During development, a small-scale production foundation was first established using low-cavity moulds and semi-automated processes. On the basis of this foundation, the development of high-cavity moulds and fully automated processes for high-volume, large series production was undertaken immediately. By doing so, the development of the series equipment could be initiated ten months prior to the planned design verification. A risk based approach that ensured the systematic mastering of all risks pertaining to the device functions was used for the jump to large series production (Figure 3).

Figure 3: High-volume line for the assembly of the Respimat® reusable inhaler housing module in a clean-room ISO class 8 in Pfreimd, Germany.

Due to this robust development approach, along with the prescribed high functional density of the device, all functional tests for the design verification of the low-cavity moulds, and later those for the implementation of the high-cavity series moulds, were passed immediately.

MOULDS OF EXTRAORDINARY COMPLEXITY

“The size and complexity of the high-cavity moulds for large series production, which weigh up to three tons, were especially challenging.”

The moulds for the development phase and series production were developed, produced, and optimised in Gerresheimer’s Technical Competence Center in Wackersdorf (Germany), which is home to its own mould-making facility. The size and complexity of the high-cavity moulds for large series production, which weigh up to three tons, were especially challenging. Gerresheimer used mould flow and finite element method calculations during mould development, as well as for the continuous improvement of the mould design and ensuring its long-life fatigue strength.

Verification of the results took place on the basis of real long-life fatigue strength experiments carried out on selected steel types. The start-up management of the moulds was secured with the help of Kepner-Tregoe analyses for the methodological, continuous improvement process. Work is currently being carried out on the creation and qualification of the third generation of successor tools.

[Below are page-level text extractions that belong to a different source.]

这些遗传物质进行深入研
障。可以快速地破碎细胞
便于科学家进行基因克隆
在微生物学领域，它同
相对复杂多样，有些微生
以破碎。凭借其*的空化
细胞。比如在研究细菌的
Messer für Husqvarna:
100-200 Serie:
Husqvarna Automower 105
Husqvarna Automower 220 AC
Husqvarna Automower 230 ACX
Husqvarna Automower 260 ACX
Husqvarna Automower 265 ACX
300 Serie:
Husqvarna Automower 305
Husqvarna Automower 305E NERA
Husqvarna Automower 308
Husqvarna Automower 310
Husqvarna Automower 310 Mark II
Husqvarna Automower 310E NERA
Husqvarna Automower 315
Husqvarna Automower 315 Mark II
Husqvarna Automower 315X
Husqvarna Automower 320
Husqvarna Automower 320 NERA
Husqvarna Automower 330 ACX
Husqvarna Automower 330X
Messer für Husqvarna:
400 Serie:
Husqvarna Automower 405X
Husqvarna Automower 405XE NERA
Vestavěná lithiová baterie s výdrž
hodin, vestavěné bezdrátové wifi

INNOVATIVE AUTOMATION CONCEPTS

Gerresheimer used the innovative XTS system from Beckhoff (Verl, Germany) for the first time for automating the module assembly for the reusable Respimat®. Here, products are transported on movers, which are moved across the transport area by freely configurable electromagnetic forces. As a key component of the reusable inhaler, the device block requires a complex assembly process, for which an innovative assembly concept was formulated in a multi-stage process. This assembly process was initially realised in a semi-automatic assembly system and then transferred to an automated high-volume series machine. The immediate success of the acceptance run confirmed the chosen procedure.